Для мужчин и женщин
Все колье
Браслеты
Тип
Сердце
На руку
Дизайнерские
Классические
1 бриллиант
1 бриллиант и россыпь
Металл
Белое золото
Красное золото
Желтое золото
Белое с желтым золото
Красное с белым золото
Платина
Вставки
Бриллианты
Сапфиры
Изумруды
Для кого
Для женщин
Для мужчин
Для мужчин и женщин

_Exercise requirements_
Which lines in the listing above contain the word "золото"? Find them and copy each one in full, with matches counted only when the case is the same.

_Answer for the task_
Белое золото
Красное золото
Желтое золото
Белое с желтым золото
Красное с белым золото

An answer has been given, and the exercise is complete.